Football Travel Guides

Your guide to watching games abroad

Japan

Japan

THE FOOTBALL

FC Tokyo and Tokyo Verdy 1969 both play at the Ajinomoto Stadium in the suburb of Chofu, a good 40 minutes from the city centre by train.

Several clubs have used the National Stadium throughout the season (including, at times, Tokyo Verdy) but this is usually due to fixture congestion and stadium capacity constraints.

Average J-League attendances touch 30,000 these days, but that’s well short of capacity so getting tickets shouldn’t be a problem.

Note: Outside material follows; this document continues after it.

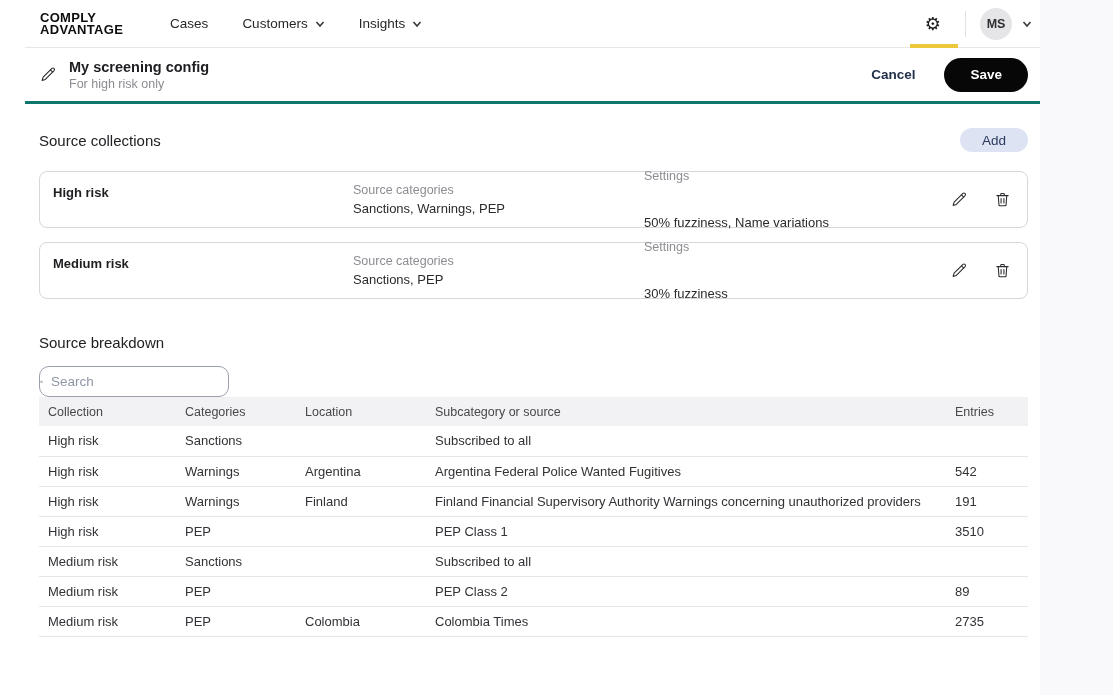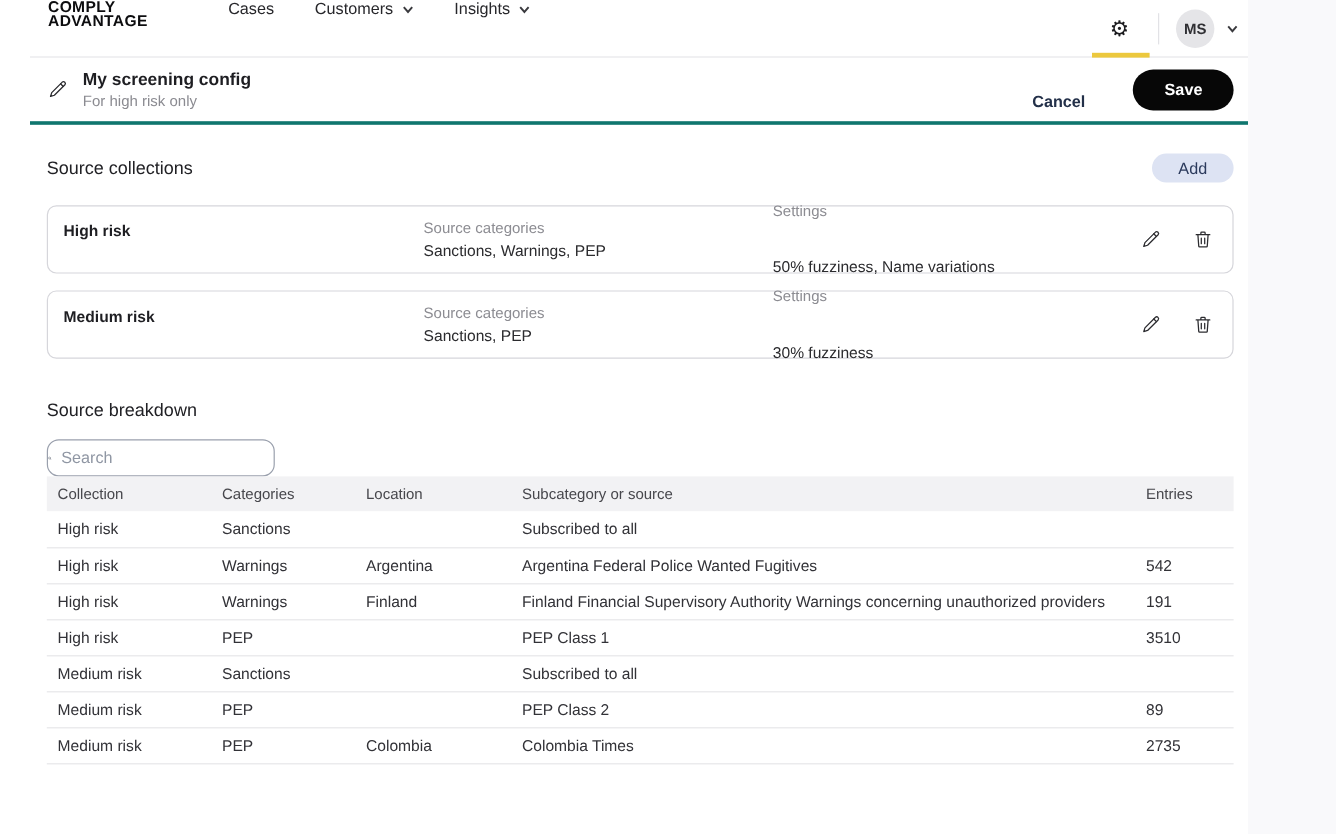"COMPLY" .topnav { align-items: flex-start -> center; gap: 20px -> none }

The same applies to the Yokohama International Stadium, home of the Marinos and venue for the 2002 World Cup Final.

THE PLACE

The Land of the Rising Sun and Mount Fuji is also home to sushi, sumo wrestling and ‘sci-fi supermarkets’ (handy for cheap electrical goods). You can enjoy all three and more within the bright lights of the frenetic capital Tokyo or take the 40-minute train ride to the less claustrophobic Yokohama.

There you can visit the western-looking suburb of Yamate, have a meal in Japan’s finest, er, Chinatown, walk over the world’s second biggest cable bridge and stare up at Japan’s tallest building, the Landmark Tower.

As England discovered to their cost in 2002, Japan can be uncomfortably hot and humid in mid-summer, but spring and autumn, which bookend the football season, are dry and mild.